Having an official for the half-ice games provides players with more structure than cross-ice games at the Initiation level. It also presents a more realistic game environment, while allowing the coaches to keep their focus on the players.
Flexibility is an important component to operating in a one-official system within the Novice structure. There is no absolute way to handle every possible scenario. However, game flow and establishing a basic structure to the game is the primary focus. Officials will NOT be required to call infractions for icing or off-side as the appropriate rink dimensions and markings are not available.
There will be one face-off location. This will be located approximately halfway between the goals (see Figure 5). Coaches and arena staff may mark the centre face-off location with a temporary marking for game play purposes.

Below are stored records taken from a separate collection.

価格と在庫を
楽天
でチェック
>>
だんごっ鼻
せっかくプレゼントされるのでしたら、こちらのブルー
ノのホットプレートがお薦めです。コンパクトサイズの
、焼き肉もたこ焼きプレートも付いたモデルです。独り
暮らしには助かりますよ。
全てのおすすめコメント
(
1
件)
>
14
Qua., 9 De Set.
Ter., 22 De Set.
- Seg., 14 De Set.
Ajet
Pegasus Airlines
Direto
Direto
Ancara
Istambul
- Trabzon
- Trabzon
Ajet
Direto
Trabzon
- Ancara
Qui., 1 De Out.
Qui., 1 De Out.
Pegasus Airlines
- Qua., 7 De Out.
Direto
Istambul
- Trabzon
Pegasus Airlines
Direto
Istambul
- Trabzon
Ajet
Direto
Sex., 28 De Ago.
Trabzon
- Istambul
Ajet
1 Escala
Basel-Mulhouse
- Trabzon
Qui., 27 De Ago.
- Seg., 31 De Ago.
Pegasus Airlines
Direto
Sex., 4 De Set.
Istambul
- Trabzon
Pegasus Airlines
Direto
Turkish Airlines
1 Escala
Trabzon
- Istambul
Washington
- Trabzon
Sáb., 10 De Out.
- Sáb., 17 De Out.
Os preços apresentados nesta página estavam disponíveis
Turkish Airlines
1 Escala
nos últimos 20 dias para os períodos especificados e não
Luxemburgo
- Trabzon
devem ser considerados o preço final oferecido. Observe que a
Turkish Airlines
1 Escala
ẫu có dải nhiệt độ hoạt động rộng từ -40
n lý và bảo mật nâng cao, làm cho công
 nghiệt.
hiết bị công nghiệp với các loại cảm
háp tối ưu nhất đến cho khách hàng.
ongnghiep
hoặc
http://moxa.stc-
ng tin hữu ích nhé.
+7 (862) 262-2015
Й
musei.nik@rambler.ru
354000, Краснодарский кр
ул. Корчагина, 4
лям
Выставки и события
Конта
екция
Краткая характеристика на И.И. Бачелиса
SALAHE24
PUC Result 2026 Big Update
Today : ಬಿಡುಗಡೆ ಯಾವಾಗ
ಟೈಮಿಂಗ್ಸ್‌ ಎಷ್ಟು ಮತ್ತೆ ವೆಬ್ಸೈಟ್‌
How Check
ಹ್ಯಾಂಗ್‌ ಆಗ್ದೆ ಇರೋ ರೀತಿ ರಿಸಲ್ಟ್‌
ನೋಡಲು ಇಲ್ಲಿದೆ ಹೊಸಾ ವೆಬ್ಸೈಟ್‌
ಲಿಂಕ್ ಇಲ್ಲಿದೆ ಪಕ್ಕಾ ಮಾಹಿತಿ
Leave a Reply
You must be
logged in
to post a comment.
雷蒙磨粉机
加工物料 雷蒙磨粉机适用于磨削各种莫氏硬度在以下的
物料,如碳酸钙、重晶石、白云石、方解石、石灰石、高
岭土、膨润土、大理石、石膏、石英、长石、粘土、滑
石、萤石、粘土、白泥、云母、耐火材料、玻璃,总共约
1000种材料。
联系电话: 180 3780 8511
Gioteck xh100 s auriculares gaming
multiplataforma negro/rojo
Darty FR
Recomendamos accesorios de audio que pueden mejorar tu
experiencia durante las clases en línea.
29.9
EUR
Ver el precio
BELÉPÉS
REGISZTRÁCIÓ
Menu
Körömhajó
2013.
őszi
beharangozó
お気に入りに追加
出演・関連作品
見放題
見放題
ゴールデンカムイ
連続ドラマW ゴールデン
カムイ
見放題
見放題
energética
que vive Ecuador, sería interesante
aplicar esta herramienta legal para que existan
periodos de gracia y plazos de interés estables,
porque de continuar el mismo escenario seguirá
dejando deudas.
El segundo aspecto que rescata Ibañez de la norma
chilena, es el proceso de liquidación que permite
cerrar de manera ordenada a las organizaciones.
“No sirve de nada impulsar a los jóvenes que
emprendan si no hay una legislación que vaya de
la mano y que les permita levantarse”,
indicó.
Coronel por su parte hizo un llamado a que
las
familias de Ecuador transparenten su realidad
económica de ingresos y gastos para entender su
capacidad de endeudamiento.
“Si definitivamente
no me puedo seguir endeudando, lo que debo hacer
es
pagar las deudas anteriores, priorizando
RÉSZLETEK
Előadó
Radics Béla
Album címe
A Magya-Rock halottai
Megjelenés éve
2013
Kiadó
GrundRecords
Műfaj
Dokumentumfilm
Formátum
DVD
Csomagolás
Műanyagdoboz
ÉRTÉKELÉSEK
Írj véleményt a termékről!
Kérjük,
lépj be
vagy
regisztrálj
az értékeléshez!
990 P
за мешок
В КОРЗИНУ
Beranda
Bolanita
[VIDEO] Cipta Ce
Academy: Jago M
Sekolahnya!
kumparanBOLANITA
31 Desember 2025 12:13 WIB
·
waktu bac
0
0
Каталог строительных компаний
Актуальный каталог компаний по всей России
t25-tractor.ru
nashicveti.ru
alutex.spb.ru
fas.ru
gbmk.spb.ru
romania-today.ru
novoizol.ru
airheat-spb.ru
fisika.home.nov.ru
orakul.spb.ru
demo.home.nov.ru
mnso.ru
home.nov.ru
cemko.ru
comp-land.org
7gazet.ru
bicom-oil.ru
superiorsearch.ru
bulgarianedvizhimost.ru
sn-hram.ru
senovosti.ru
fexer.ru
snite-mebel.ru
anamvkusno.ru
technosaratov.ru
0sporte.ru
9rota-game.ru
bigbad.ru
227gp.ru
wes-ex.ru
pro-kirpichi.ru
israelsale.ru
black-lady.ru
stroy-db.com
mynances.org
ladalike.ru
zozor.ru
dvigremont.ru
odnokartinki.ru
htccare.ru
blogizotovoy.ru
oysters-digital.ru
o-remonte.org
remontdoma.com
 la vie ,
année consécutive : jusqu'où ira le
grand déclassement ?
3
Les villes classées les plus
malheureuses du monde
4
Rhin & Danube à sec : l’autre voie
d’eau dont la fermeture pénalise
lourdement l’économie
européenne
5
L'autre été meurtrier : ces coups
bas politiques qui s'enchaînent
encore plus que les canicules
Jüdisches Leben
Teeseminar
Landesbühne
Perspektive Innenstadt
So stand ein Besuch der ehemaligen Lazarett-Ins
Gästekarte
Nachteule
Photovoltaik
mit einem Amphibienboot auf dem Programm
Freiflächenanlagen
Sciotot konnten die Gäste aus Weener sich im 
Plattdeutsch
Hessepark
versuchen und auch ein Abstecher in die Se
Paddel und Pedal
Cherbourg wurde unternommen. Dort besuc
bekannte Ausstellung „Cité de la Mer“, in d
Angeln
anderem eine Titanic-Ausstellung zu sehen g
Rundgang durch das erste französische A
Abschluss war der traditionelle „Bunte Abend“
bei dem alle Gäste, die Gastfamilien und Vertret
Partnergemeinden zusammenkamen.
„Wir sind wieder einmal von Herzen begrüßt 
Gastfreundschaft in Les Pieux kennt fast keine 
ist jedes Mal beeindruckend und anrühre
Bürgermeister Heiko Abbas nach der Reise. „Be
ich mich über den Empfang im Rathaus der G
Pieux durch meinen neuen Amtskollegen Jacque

Foundational positioning principles will be used. The concept of the ‘cone’ should be reserved for when full-ice play begins. Under the half-ice structure, approximate positioning should be used to get officials comfortable with their proximity to the goal (see Figure 6). Officials should follow the play approximately 2-3 metres behind the puck carrier. They should remain about one metre from the boards or playing area perimeters. The examples on Figure 6 show guidelines for establishing recommended end-zone positions.
Officials are encouraged to move towards the net on goal situations and away from the play towards the boards as play comes towards them, allowing players to pass by; the official can then follow up the ice at a safe distance.